La archiconocida afirmación de Karl Marx, recogida en el 18 Brumario de Luis Napoleón, le ha quedado corta al Parlament de Cataluña. Si la historia se expresa primero como una tragedia y después como una farsa ¿cómo lo hará en la tercera o cuarta ocasión? La cámara catalana ya está en este punto. La instrumentalización de una interpretación equívoca sobre la proclamada soberanía de un Parlament (creado por una ley orgánica aprobada por el Congreso de los Diputados), asociada a la innegable libertad de expresión de los diputados, empuja permanentemente a la Mesa a la desobediencia al pretender aprobar resoluciones que se escapan a las competencias autonómicas.

Carme Forcadell, condenada por el Tribunal Supremo por sedición, se desgañitó en los famosos plenos de septiembre de 2017 para convencer a la oposición de la soberanía del pleno para tratar de todo aquello que quisiera, apelando a la libertad de expresión de los diputados para llegar donde no alcanzaran las competencias. Los integrantes soberanistas de la Mesa presidida por ella están pendientes de sentencia por parte del TSJC, acusados de desobediencia al TC. Este debate de fondo se repitió cuando un sector del independentismo quería investir presidente a Puigdemont desde la distancia, después con el derecho de autodeterminación y recientemente con los tres intentos de reprobar a Felipe VI, el enemigo público número uno de la Generalitat desde su discurso del 3 de octubre de 2017.

Quim Torra explotó en la noche del viernes al ver que una parte del independentismo renunciaba a la mayoría de las resoluciones, haciendo caso a las advertencias de los servicios jurídicos. “Hasta aquí podíamos llegar”, exclamó indignado el presidente de la Generalitat, “ningún funcionario puede decidir si se publica o no una resolución votada por el pleno”. No es una situación nueva, en noviembre de 2019, una resolución aprobada por el pleno que defendía el ejercicio al derecho de autodeterminación no vio la luz en el Boletín Oficial del Parlament porque el letrado mayor, Joan Ridao, se negó. En esta ocasión, Ridao (ex diputado de ERC y uno de los padres del Estatut de 2006) ha vuelto a imponerse a pesar de la gesticulación de Torra.

Estas sesiones de agitación del Parlament se repiten cada vez más a menudo. La de esta semana tenía como objetivo táctico manifiesto incomodar a los Comunes por su participación en el gobierno de Pedro Sánchez; para señalarlos como “monaguillos de la monarquía”, en expresión de la CUP. Los Comunes, a diferencia del PSC (muy habituados a no dejarse arrastrar por las provocaciones independentistas), son muy sensibles el acoso del soberanismo, con el que defienden un diálogo permanente y al que facilitaron la aprobación de los presupuestos de 2020, nacidos muertos por efectos del coronavirus. En esta ocasión, Torra les pidió que abandonaran el gobierno de coalición, además de pretender reprobar infructuosamente a Felipe VI y a la vicepresidenta Carmen Calvo por “colaborar en la huida” del rey emérito. Los Comunes hicieron equilibrios de cierto mérito para conjugar potentes declaraciones antimonárquicas como las de Ada Colau con sus oídos sordos a la petición de Torra.

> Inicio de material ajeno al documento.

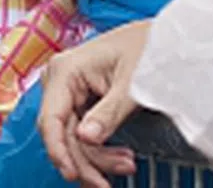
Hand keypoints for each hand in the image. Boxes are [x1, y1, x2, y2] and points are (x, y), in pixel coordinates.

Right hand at [37, 21, 149, 187]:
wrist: (162, 39)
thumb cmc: (147, 51)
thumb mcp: (132, 85)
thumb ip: (108, 113)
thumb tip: (85, 138)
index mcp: (65, 70)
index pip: (50, 118)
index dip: (58, 149)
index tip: (72, 174)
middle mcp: (60, 79)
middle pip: (60, 131)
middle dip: (85, 159)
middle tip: (109, 183)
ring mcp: (68, 90)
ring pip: (71, 136)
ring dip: (95, 157)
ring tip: (127, 165)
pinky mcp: (80, 99)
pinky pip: (80, 131)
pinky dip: (98, 149)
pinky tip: (118, 157)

La pretensión del independentismo oficial no es hacer caer a la monarquía, algo fuera de su alcance; son mucho más modestos, sencillamente se trata de dejar caer para la crónica política unas cuantas consignas para alegría de sus seguidores y el consiguiente uso electoral. El eslogan de la semana ha sido: “Cataluña es republicana y no reconoce a ningún rey”. Torra desveló enseguida que la consigna respondía al interés (al menos el suyo) de convertir las próximas elecciones en un nuevo plebiscito, formulado en esta repetición de jugada con la siguiente disyuntiva: o monarquía española o república catalana.

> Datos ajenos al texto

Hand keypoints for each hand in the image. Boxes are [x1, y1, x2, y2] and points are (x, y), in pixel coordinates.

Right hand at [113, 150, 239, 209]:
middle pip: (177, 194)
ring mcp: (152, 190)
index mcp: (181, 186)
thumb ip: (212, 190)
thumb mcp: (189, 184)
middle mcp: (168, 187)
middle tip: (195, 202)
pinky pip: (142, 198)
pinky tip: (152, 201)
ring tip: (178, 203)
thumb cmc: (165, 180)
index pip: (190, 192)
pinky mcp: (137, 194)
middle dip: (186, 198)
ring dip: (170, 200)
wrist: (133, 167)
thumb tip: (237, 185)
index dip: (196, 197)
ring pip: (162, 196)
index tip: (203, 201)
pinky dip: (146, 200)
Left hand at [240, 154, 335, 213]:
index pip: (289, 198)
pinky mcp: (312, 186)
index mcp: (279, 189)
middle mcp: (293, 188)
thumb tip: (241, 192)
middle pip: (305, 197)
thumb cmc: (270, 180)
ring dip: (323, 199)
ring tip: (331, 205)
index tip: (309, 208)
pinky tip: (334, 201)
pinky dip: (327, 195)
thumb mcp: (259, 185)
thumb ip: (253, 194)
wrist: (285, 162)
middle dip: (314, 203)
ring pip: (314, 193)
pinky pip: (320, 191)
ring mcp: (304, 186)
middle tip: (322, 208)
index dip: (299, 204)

La monarquía española fue definida en el debate como el pilar fundamental “de la persecución de los derechos del pueblo catalán”, en recuerdo del discurso del 3 de octubre en el que el rey apeló al restablecimiento de la legalidad y de la tranquilidad tras el 1-O. La república catalana es el paraíso presidencialista dibujado en la non nata ley de Transición Nacional en el que algunos catalanes y algunos consistorios creen vivir, a pesar de la fuerza de la realidad, y apoyándose en la resoluciones votadas pero no oficializadas por el Parlament.